Within the framework of LVMH's global corporate sustainability program LIFE 360, each of our houses builds its own sustainability roadmap, and chooses the projects it wants to support. Dior, Givenchy and Kenzo volunteered to embark on this initiative from the start. Our partnership with Cristal Union isn’t the only alcohol-related sourcing project; LVMH Beauty has other approaches, such as in the field of biotechnology where alcohol can be generated without plants.

The three perfume & cosmetics maisons and Cristal Union have also instigated research with 12 partner farms. What does this entail?

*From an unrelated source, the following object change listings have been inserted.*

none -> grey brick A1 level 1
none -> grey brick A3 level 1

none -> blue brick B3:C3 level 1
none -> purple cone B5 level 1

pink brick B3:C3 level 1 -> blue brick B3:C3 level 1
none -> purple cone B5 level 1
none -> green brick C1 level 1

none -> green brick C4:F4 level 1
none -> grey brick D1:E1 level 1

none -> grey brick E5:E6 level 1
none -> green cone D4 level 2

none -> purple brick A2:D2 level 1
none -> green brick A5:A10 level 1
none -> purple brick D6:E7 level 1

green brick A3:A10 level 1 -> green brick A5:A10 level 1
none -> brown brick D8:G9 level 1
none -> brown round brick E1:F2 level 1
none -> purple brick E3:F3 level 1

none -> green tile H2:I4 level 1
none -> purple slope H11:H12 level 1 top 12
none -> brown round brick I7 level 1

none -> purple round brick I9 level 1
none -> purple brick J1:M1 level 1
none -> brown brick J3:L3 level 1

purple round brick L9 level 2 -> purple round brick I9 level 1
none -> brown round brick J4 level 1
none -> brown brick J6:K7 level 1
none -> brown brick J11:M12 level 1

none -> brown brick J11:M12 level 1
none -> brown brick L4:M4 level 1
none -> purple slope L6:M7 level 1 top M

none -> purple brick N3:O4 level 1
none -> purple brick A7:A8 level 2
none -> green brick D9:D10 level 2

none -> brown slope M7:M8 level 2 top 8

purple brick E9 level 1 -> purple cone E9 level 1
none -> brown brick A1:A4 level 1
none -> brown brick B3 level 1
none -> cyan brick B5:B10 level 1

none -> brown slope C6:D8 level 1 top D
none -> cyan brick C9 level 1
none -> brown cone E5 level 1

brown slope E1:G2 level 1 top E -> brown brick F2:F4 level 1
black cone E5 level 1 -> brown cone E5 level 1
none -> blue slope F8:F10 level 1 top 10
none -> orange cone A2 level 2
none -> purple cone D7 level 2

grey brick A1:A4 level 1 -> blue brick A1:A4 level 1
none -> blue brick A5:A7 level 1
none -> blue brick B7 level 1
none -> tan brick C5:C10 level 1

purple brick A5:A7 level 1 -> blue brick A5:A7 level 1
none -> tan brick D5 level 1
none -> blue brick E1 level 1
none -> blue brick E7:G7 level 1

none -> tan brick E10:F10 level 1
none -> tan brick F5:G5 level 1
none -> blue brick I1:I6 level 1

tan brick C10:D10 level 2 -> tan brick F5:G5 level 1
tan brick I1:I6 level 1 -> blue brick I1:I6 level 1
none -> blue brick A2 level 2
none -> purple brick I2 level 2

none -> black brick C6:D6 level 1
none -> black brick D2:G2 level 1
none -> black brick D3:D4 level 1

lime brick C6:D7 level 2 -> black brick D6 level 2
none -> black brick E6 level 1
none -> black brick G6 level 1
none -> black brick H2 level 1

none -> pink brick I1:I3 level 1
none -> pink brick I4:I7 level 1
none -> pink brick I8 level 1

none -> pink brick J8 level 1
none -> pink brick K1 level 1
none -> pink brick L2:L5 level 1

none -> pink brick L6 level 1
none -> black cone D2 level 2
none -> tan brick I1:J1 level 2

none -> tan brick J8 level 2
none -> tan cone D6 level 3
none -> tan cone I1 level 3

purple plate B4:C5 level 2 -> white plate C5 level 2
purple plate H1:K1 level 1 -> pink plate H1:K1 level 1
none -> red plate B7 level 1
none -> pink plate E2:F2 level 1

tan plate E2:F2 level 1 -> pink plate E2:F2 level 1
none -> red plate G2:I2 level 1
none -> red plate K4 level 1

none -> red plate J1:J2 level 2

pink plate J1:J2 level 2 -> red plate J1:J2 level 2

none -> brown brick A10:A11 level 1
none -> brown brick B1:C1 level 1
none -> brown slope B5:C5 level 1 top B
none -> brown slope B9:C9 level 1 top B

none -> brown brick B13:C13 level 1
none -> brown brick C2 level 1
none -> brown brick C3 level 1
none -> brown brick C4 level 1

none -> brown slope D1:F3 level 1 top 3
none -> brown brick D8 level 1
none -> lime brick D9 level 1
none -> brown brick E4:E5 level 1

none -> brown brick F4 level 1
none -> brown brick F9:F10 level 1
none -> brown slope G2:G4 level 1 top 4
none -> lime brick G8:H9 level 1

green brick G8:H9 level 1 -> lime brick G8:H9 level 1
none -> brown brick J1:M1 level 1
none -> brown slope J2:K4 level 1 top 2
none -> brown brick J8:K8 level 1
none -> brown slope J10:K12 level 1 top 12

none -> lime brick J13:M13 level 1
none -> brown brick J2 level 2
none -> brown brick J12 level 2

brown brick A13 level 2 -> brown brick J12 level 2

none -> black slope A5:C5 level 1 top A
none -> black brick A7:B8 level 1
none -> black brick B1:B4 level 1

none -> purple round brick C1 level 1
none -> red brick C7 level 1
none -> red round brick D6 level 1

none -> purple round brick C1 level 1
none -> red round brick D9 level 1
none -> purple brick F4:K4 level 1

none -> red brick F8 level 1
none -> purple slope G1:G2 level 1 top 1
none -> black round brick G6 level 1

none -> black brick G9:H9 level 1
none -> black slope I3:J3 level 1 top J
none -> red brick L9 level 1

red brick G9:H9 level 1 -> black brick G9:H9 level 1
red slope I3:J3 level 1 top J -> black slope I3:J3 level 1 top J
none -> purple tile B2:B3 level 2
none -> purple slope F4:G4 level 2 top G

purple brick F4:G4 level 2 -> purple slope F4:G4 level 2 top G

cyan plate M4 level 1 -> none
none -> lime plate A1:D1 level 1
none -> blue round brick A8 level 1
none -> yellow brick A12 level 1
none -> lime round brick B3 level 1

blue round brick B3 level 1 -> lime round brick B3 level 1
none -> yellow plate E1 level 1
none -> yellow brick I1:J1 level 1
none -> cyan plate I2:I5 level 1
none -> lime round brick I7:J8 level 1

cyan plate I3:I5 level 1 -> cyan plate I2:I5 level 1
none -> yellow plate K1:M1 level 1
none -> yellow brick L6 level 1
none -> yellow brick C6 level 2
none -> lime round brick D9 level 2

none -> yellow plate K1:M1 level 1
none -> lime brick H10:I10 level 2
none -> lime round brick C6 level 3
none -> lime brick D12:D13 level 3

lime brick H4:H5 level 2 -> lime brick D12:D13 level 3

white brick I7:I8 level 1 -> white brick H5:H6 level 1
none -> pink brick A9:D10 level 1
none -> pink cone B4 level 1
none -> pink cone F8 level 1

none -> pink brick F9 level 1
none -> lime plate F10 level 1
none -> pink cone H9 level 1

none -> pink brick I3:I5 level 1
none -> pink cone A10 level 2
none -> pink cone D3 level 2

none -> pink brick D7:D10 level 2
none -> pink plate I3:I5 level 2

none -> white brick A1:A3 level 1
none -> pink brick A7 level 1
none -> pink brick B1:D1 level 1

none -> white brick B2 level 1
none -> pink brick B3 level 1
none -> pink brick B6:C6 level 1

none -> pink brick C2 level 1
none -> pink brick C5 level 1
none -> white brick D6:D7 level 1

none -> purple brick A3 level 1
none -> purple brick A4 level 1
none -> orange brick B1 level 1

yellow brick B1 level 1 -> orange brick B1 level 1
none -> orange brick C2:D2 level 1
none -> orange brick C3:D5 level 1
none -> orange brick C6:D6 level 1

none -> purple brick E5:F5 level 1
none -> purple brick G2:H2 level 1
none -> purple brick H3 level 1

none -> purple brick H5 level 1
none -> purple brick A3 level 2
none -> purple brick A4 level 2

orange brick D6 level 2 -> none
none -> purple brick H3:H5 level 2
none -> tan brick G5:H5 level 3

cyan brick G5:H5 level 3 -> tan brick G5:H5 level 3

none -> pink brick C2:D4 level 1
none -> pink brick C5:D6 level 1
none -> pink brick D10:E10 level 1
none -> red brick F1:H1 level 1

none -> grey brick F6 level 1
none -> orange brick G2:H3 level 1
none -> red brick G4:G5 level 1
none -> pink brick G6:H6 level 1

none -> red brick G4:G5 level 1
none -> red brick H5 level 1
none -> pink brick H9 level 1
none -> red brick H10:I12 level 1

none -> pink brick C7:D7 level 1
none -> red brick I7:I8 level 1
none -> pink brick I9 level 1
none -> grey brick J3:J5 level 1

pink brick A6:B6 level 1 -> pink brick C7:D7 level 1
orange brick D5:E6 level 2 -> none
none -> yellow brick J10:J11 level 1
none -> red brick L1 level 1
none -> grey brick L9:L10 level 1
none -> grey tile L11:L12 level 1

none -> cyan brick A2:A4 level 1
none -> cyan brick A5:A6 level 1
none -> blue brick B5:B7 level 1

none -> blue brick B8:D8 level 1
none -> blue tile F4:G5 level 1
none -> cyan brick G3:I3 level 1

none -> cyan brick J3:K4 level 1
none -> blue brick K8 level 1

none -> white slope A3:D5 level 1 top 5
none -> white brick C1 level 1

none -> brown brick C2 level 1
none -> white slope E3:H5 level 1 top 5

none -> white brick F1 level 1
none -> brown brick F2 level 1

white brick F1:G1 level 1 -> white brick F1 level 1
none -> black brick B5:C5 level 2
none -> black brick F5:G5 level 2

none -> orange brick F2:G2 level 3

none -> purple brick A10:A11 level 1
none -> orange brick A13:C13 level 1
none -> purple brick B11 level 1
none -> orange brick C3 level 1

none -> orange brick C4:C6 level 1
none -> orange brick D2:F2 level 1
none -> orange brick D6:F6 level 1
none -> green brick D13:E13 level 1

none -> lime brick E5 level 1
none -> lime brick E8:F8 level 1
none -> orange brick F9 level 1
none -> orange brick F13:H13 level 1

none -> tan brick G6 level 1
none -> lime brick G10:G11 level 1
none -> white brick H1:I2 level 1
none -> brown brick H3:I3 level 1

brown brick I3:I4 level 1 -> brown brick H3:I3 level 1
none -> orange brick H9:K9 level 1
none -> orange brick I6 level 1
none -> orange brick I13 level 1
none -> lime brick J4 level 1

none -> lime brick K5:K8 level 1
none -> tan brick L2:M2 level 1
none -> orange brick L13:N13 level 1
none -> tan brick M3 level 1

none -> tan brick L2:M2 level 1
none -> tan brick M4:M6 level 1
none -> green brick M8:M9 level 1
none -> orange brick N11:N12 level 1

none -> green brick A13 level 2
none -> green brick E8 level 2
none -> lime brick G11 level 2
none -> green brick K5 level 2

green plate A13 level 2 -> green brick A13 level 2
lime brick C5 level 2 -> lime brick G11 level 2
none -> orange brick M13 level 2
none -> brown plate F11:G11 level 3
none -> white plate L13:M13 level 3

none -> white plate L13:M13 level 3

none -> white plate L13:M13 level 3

Financing this program allows us to go further in our sustainable practices. There are several experimental protocols being applied to distinct parcels every year. First, to reduce the amount of nitrogen input without reducing the crop’s yield, which means, for example, bringing organic matter via a rich variety of plant cover that fixes the nitrogen. Limiting or eliminating the use of mineral fertilizer is another area of research.

As a luxury player, our role is also to bring new technologies into the game. These are often on a small scale and have a cost premium, so the goal is to scale up to lower costs. In this case, we are testing new methods of production to lower the amount of non-organic materials, and this includes pesticides. The idea is to benchmark conventional farming versus agroecological methods as well as organic farming. We’ll be monitoring the results over the next three years with Genesis, a start-up specialized in soil health analysis. Following each initiative, we measure the composition of the soil, the level of nutrients, etc.

Are there bridges between these initiatives for LVMH Beauty and the group's wine and spirits houses?

Definitely. As head of R&D for the Beauty division, I work with my colleagues from other sectors, and in this area specifically with the wine and spirits houses that experiment with different agricultural practices. The key difference is that wine and spirits work in much longer time frames for their crops. Planting a vine and harvesting its fruit is a ten-year process, whereas beet cultivation, like other plants such as roses and jasmine, is considerably shorter.

We have communal approaches when it comes to creating autonomous ecosystems, or ‘living soil’ with the bacteria and other organisms that that entails. We’re looking at all of this, but it’s not a simple process, especially given the challenges of climate change, global warming, and water shortages.

We have to safeguard tradition, while renewing our practices through innovation. At LVMH we’re accelerating the number of partnerships we have with third parties, be they universities or start-ups. This is in line with Gaïa, an in-house program to accelerate technology in support of the LIFE 360 strategy. We look for partners the world over for their knowledge and expertise over the long term; that’s the time frame needed to fully understand how an eco-system functions.

Are there other projects in the pipeline?

Of course. Don’t forget that LVMH’s product portfolio relies on the use and the transformation of natural resources: fragrance ingredients, but also those for skincare whose formulas can be up to 80% natural; fashion and accessories with cotton and leather, vineyards for wine and spirits… In all of these sectors we have programs underway to create more sustainable sourcing practices.